I want things to change. I truly do. There is nothing left in the Santa Clarita Valley to benefit us, not that there has been in a long time. I don't feel any kinship with this valley. I don't like airheadedness, I don't like impoliteness, I don't like snobs who haven't earned the station they think they're at in life. It has all of that. I think it's partly the anxiety of having to move again. I want to. But I remember the work involved when we moved from South Florida to Southern California, throwing out what we didn't need, spending all night lugging garbage bag after garbage bag to the two communal Dumpsters in our neighborhood, packing, and those five days on the road, which were good five days to see what I never knew before, such as the two days it took to get through Texas. It's that upheaval, you know? I know it has to happen. Some can live with it, some are travel writers, some are wandering souls who find a home immediately in a new place and can find it again two, three weeks later somewhere else. But I'm not. It's been a nomadic existence for all these years. We moved many times in Florida and I'm glad that it was within the same state, but there were always those different feelings to be found in each place. Sure, it was good for my writing, but I've always wanted to put my roots down deep and not move ever again. I guess I'm just hoping for some kind of guarantee that this will truly be the last time we do this, because I feel at home in Las Vegas. I know this is my place. I love how people are constantly seeking things to enjoy. I love all the restaurant options, the old ladies forever at the slot machines, the architecture of the casinos that's so incongruous with the hot, flat, brownish desert landscape, but it still feels so right. On our second trip to Las Vegas, after crossing into Nevada, we saw a riverboat-shaped casino. On our third trip, the most recent one, it was gone. No more business to be had in that location, I'm sure, but that is amazing! A riverboat that simply disappeared from the desert. Yeah, yeah, I know the actual logic, what actually happened, but there is sheer poetry in it that I can't imagine anywhere else in the country.

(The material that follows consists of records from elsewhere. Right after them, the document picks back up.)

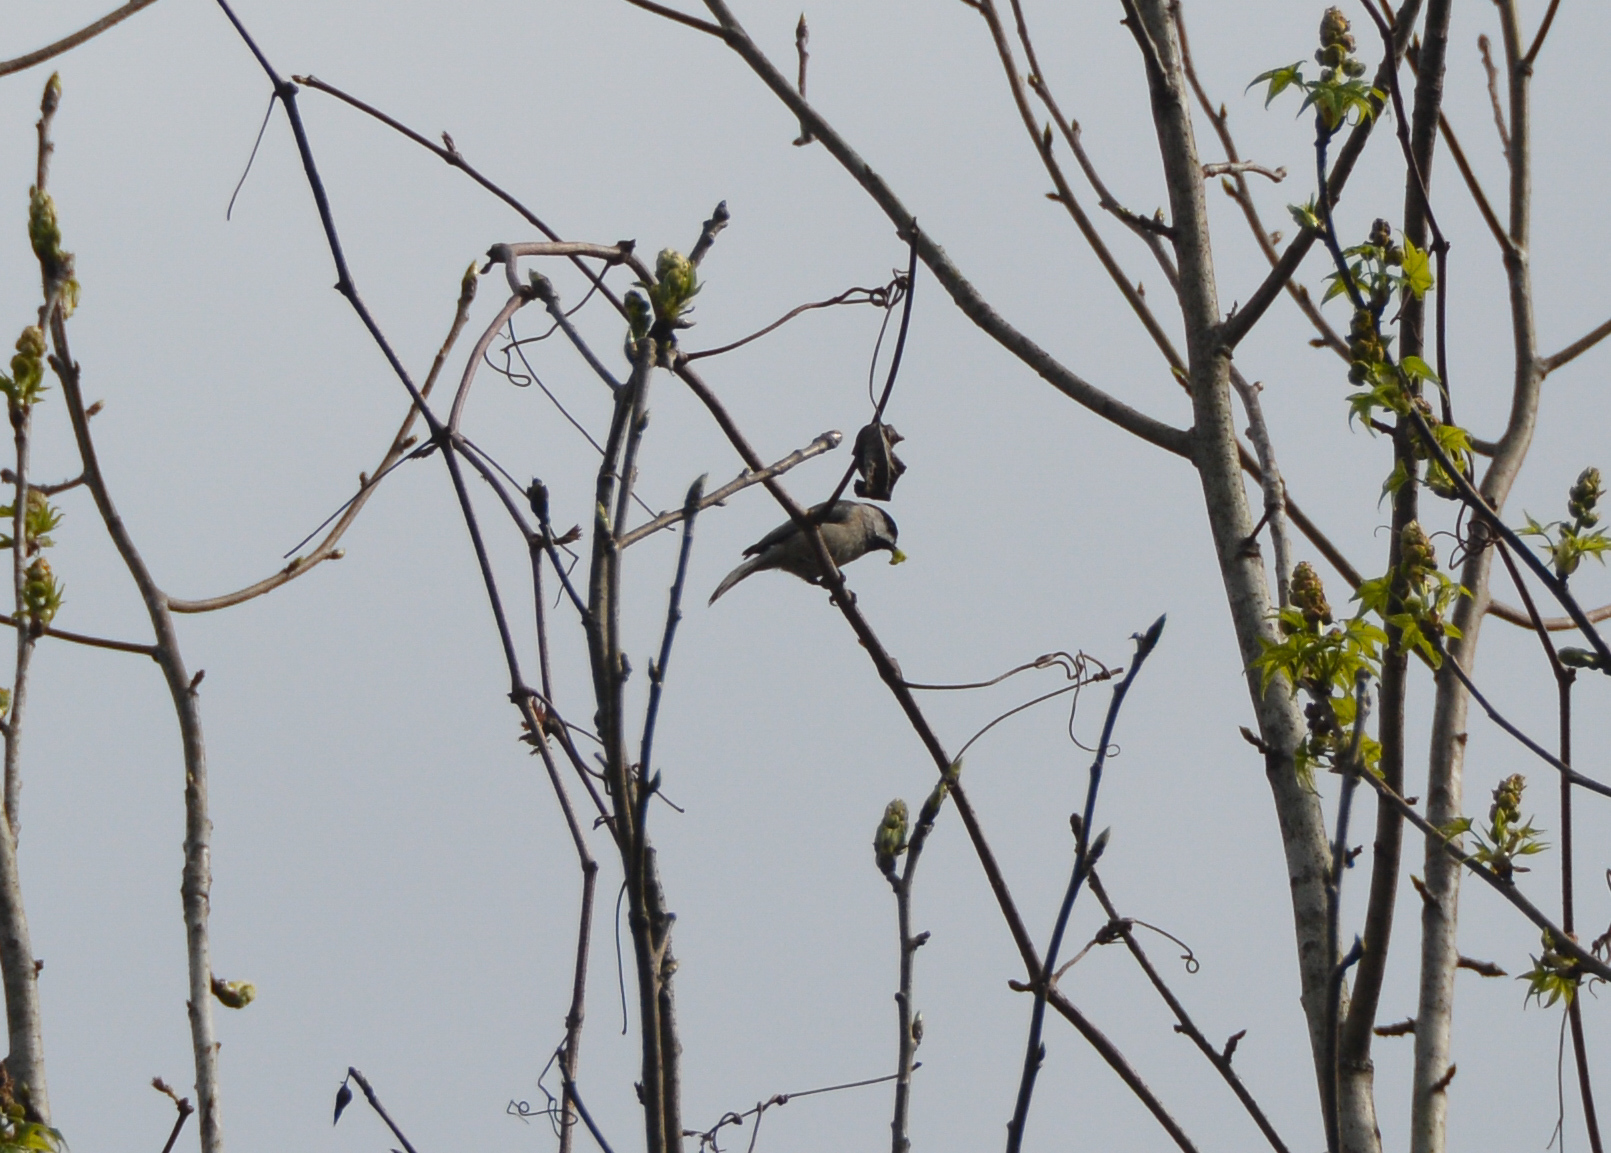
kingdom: Animalia
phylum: Chordata
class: Aves
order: Passeriformes
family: Paridae
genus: Poecile
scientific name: Poecile carolinensis
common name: Carolina chickadee
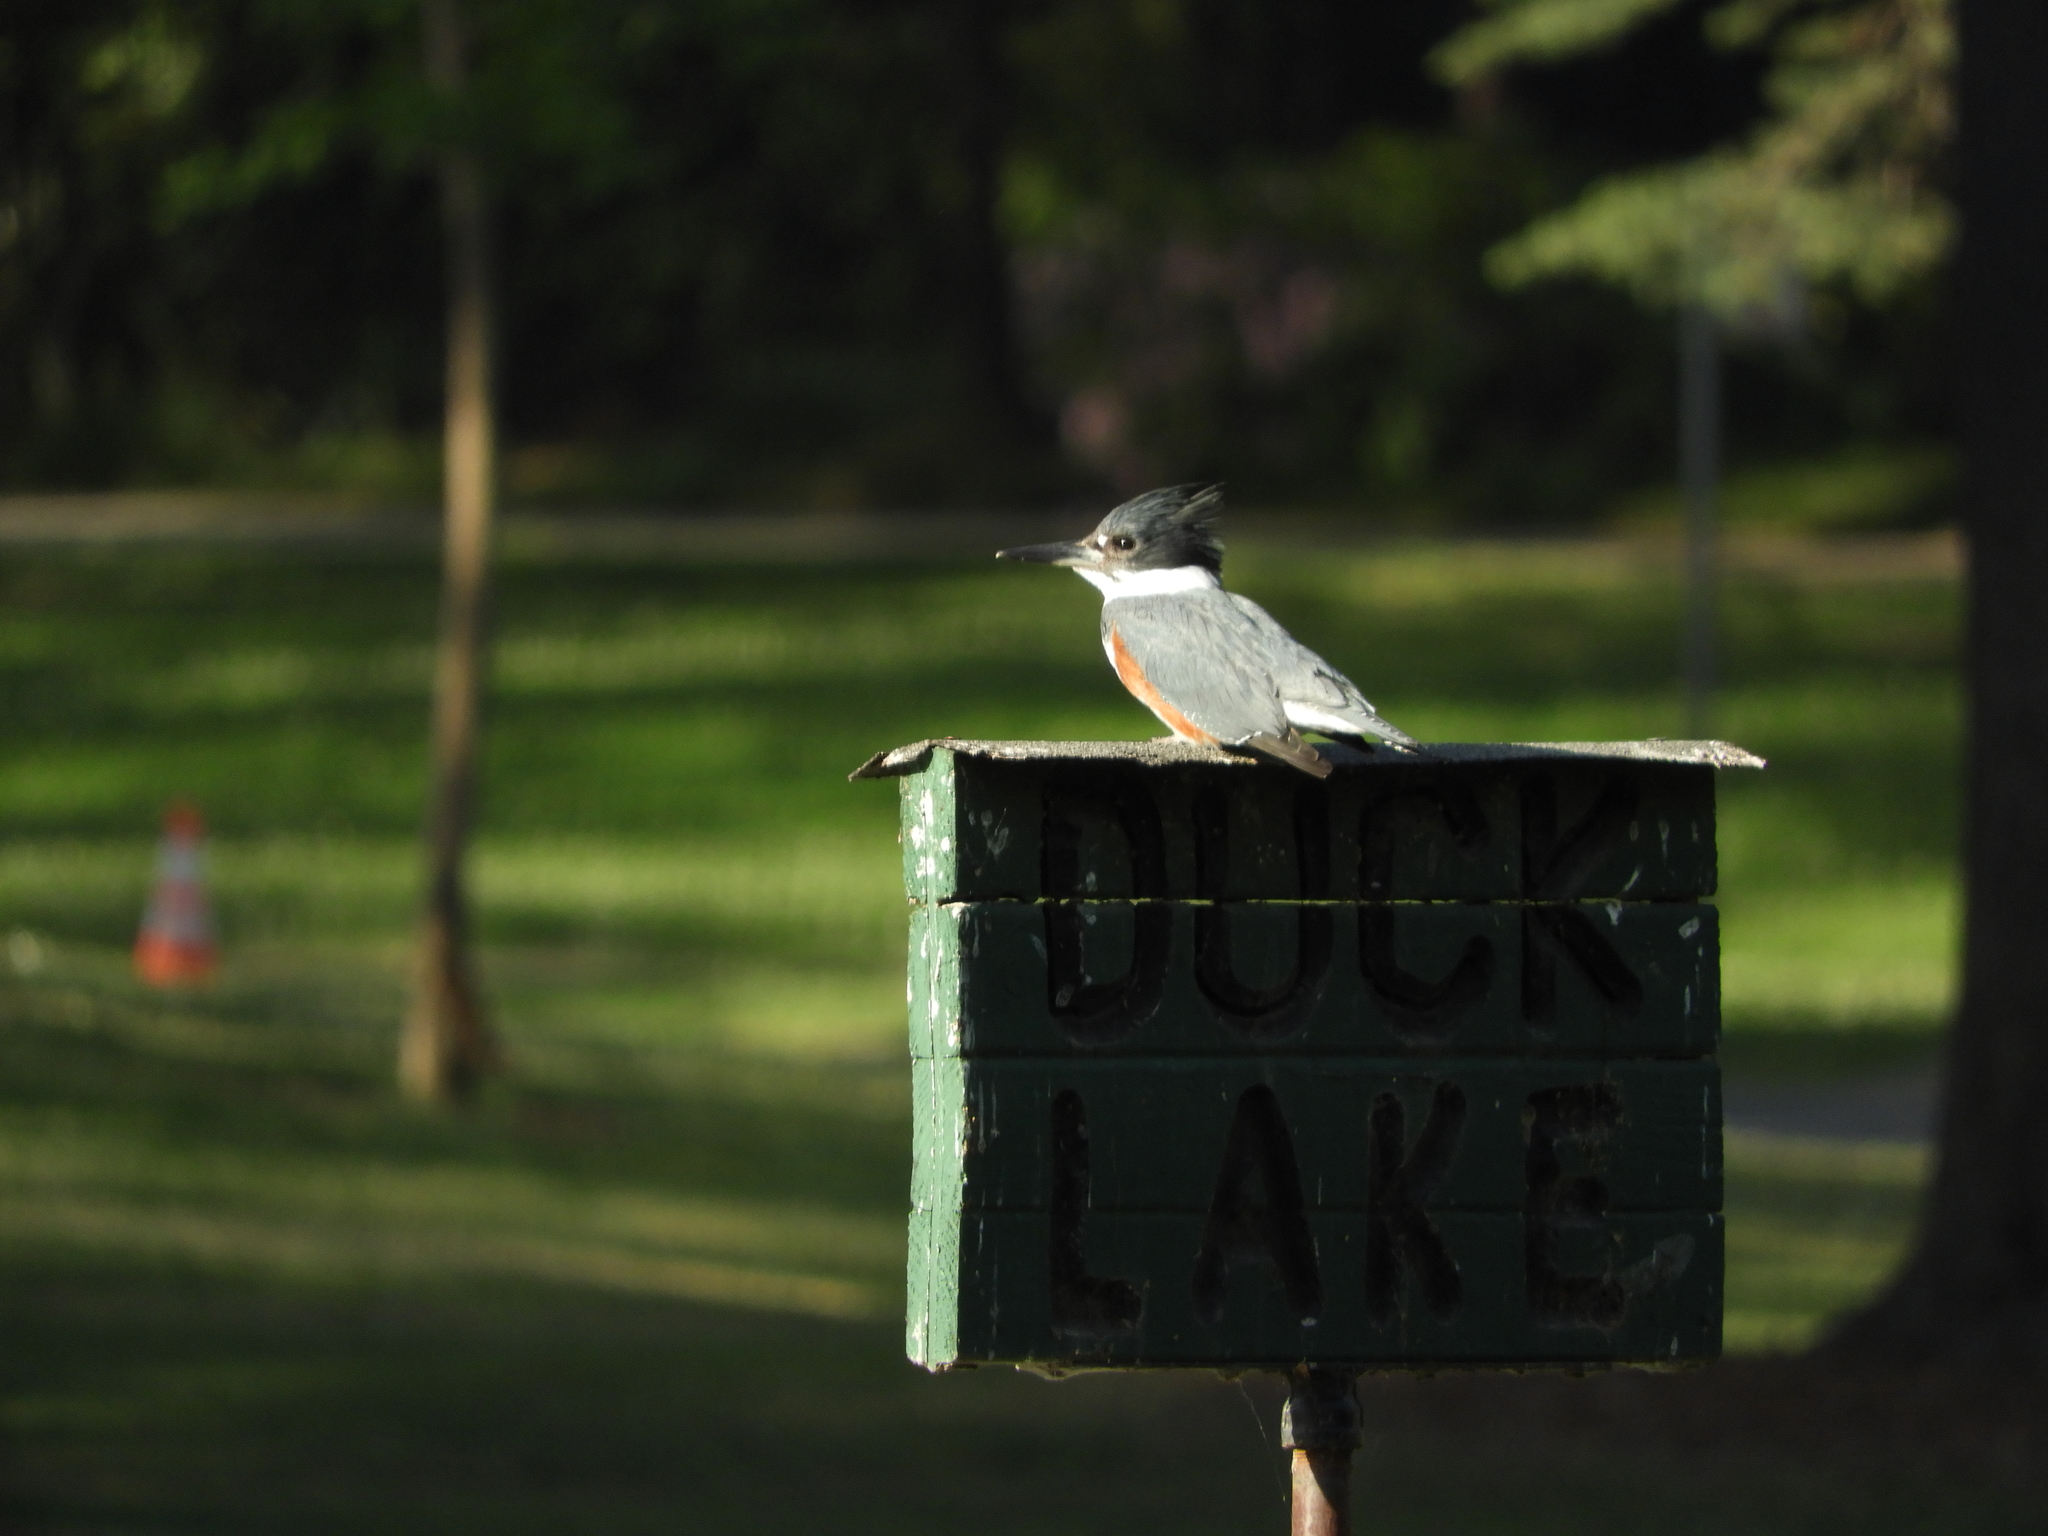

That feeling, it's a little dread, some little questions. Will we make it this time? Will something happen for us that'll bring us closer to living there? We're leaving on Friday morning, likely arriving at about 3 p.m., depending on the traffic. On Saturday afternoon, my dad's taking a Nevada law exam that'll make his Nevada teaching license official. That's the centerpiece of the trip.
I want it more and more every time. I want to wake up and know that where I am is where I belong, that I don't have to fear moving again. I hope it comes soon. Maybe it's that uncertainty I feel, wondering when it's finally going to happen, disappointed that this trip won't be the time for it. Maybe longing for that time. But another funny thing is how Las Vegas is full of transience. People go there, but they don't stay long. Tourists all along the Strip. Yet, this is where I want my fixed point to be. I like a whirl of people around me. All the traits I can pick out if I decide to write a novel (not about Las Vegas, I'm sure), all the things there is to see. That's fine with me. But I hope it'll become more permanent soon.
(I know this entry is a tangle of words, a mess, jumping from one place to another and not grabbing onto a solid point. But I needed to do it like this, just this once. I'm nearly done writing my share of the book and it's at that point where the frustration is less, but the worry still remains in the editing. I needed to break loose, if only for a few minutes.)